We evaluate our proposed method NeuRAN on three main knowledge graph reasoning tasks: noise detection, link prediction, and triple classification. Our code is available at https://github.com/JuanLi1621/NeuRAN.

### 4.1.Experimental settings

**Datasets.** In this paper, we use two popular benchmark datasets: FB15K237 [32] and WN18RR [6] to evaluate NeuRAN. They are constructed from FB15K and WN18 by removing inverse relations to solve test leakage. FB15K is a relatively dense subset extracted from the collaborative knowledge graph Freebase [1], which consists of billions of real-world facts. WN18 is a subset of WordNet [24] that describes relations between words.

**Error Imputation.** Since KGs are constructed in an automated or semi-automated way, noises can not be avoided. However, existing knowledge graph reasoning methods assume that triples in KGs are positive triples. Thus there are no pre-given noisy triples in FB15K237 and WN18RR. In order to verify our method, we generate new datasets with different noise rates based on the two datasets to simulate the real noisy knowledge graphs. Before generating noises, for each dataset with training, validation and test sets, we generate negative triples for the validation and test sets. The positive and negative triples in the validation set are used to find the optimum thresholds for each relation. To evaluate the performance of NeuRAN on triple classification, the positive and negative triples in the test set are classified as positive or negative triples based on both the triple scores and the thresholds. Here, we directly use the negative triples generated in OpenKE.22 Then, we randomly sample positive triples from the training set with different noise rates and generate the same number of negative triples as the sampled triples. Specifically, we corrupt either the subject or object entity of a triple with equal probability and ensure the generated negative triples do not exist in the KG. The generated negative triples are regarded as noises. All three tasks are evaluated on these simulated noisy datasets. For each dataset, we construct three noisy datasets with the ratio of negative triples to be 10%, 20%, and 40% of the positive triples. The generated negative triples (noises) with different ratios listed in Table 3 will be added to the training set as part of the training triples and labeled as positive triples. For example, for the datasets FB15K237-10%, FB15K237-20% and FB15K237-40%, the number of triples in the training set is 299326 (272115 + 27211), 326538 (272115 + 54423) and 380961 (272115 + 108846), respectively. The number of positive triples in the validation and test sets is 17535 and 20466, which is the same as FB15K237. Besides, the number of negative triples in the validation and test sets is the same as the number of positive triples. All the three noisy datasets share the same entities and relations with the original dataset. The detailed statistics of the two datasets and the generated noisy datasets are shown in Table 2 and 3.

##### Table 2

Dataset | #Ent | #Rel | #Train | #Valid | #Test |

FB15K237 | 14541 | 237 | 272115 | 17535 | 20466 |

WN18RR | 40943 | 11 | 86835 | 3034 | 3134 |

##### Table 3

Datasets | FB15K237-10% | FB15K237-20% | FB15K237-40% |

#Neg triple | 27211 | 54423 | 108846 |

Datasets | WN18RR-10% | WN18RR-20% | WN18RR-40% |

#Neg triple | 8683 | 17367 | 34734 |

**Baselines.** We choose TransE or TransH as the knowledge graph embedding module and compare our methods (i.e., NeuRAN(TransE), NeuRAN(TransH)) with them. Results of TransE and TransH are produced by running OpenKE [12]. We also consider CKRL(TransE) and CKRL(TransH) as baselines, which introduce path information for knowledge graph reasoning in noisy KGs. Results of CKRL(TransE) and CKRL(TransH) are reproduced by us. In the following tasks, the results of TransE, TransH, CKRL(TransE) and CKRL(TransH) are all obtained in this way.

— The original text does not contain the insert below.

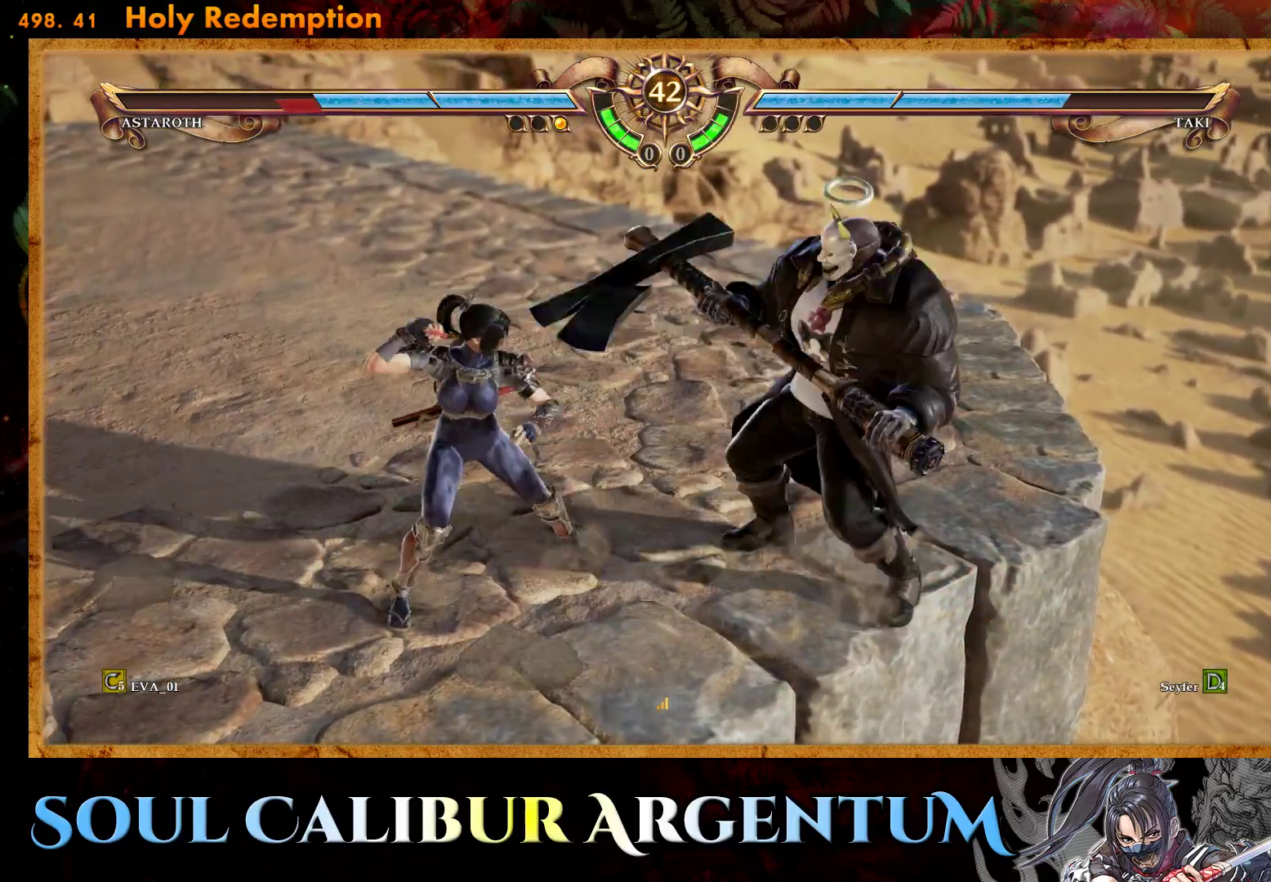
{"buttons": ["CROSS"], "right_stick": "center", "events": [[17, "DPAD_UP", "up"], [167, "SQUARE", "down"], [233, "DPAD_RIGHT", "down"], [267, "SQUARE", "up"], [333, "DPAD_RIGHT", "up"], [383, "CROSS", "down"]]}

**Training Details.** We use SGD [7] or Adam [18] to optimize the model for different tasks on different datasets. We select the learning rate from {0.01, 0.1, 0.5, 1}, the margin among {2,4,6,8,10}, the batch size from {100, 500}, dimension of the type from {20, 50, 100, 200}, dimension of the semantic from {50, 100, 200, 300}, the combination weight of the axiom scores *λ* from {0.01, 0.05, 0.1, 0.5, 1}. The number of training epochs is set as 1000.

### 4.2.Noise detection

To verify the capability of our method on noise detection task, we follow the setting of KG noise detection proposed in [38]. It aims to detect possible noises in noisy KGs according to the scores of triples and can be viewed as triple classification task on the training set.

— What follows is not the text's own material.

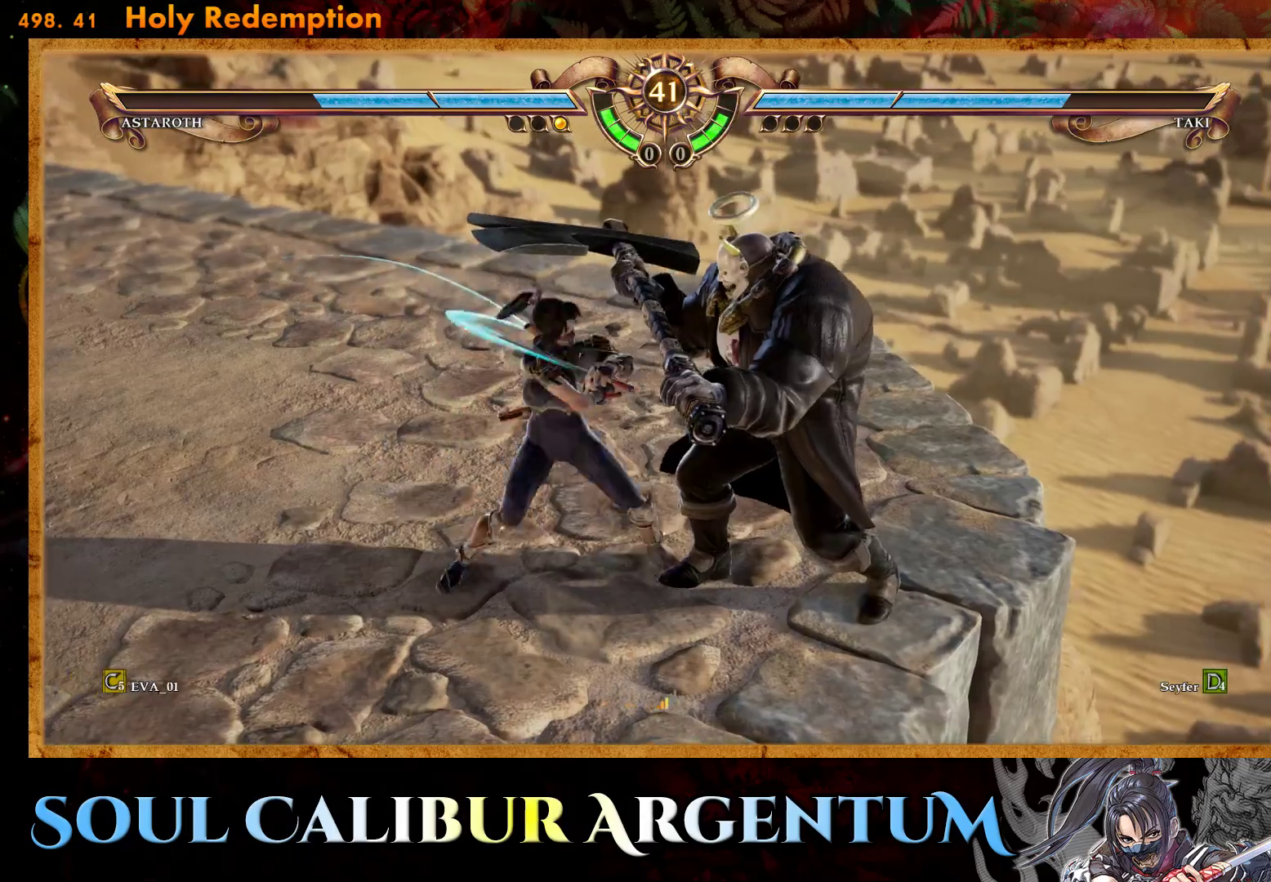
{"buttons": [], "right_stick": "center", "events": [[233, "CROSS", "up"]]}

**Evaluation Protocol.** First of all, we compute the score of the triple *auc value*) to examine how well the method classifies the noises as errors. Before calculating the AUC metric, we normalize the energy function scores into the

##### Table 4

FB15K237-10% | FB15K237-20% | FB15K237-40% | WN18RR-10% | WN18RR-20% | WN18RR-40% | |

TransE | 0.9805 | 0.9799 | 0.9801 | 0.9370 | 0.9305 | 0.9018 |

CKRL(TransE) | 0.9809 | 0.9804 | 0.9653 | 0.9337 | 0.9255 | 0.8971 |

NeuRAN(TransE) | 0.9807 | 0.9807 | 0.9802 | 0.9403 | 0.9337 | 0.9141 |

TransH | 0.9763 | 0.9746 | 0.9758 | 0.9331 | 0.9169 | 0.8614 |

CKRL(TransH) | 0.9683 | 0.9697 | 0.9663 | 0.9279 | 0.9091 | 0.8527 |

NeuRAN(TransH) | 0.9781 | 0.9783 | 0.9796 | 0.9340 | 0.9239 | 0.8780 |

**Result Analysis.** Evaluation results on noisy datasets generated based on FB15K237 and WN18RR can be found in Table 4. We observe that: (1) Regardless of whether the embedding module is TransE or TransH, our models achieve comparable performance or slightly outperform TransE, CKRL(TransE), TransH, and CKRL(TransH) on the two datasets WN18RR and FB15K237 with different noise rates (i.e., WN18RR-10%, WN18RR-20%, WN18RR-40%, FB15K237-10%, FB15K237-20%, and FB15K237-40%). (2) When the complex relations are well encoded, for example, in TransH. Our model with axiom information performs better than path information on noise detection on WN18RR- and FB15K237-based datasets. (3) With the increase of noises, the ability of baselines and our models to detect noises decreases on WN18RR-based datasets. However, it may increase on FB15K237-based datasets, which indicates that the more relations and triples in noisy datasets, the more valid information may be introduced, even though these triples may be noises.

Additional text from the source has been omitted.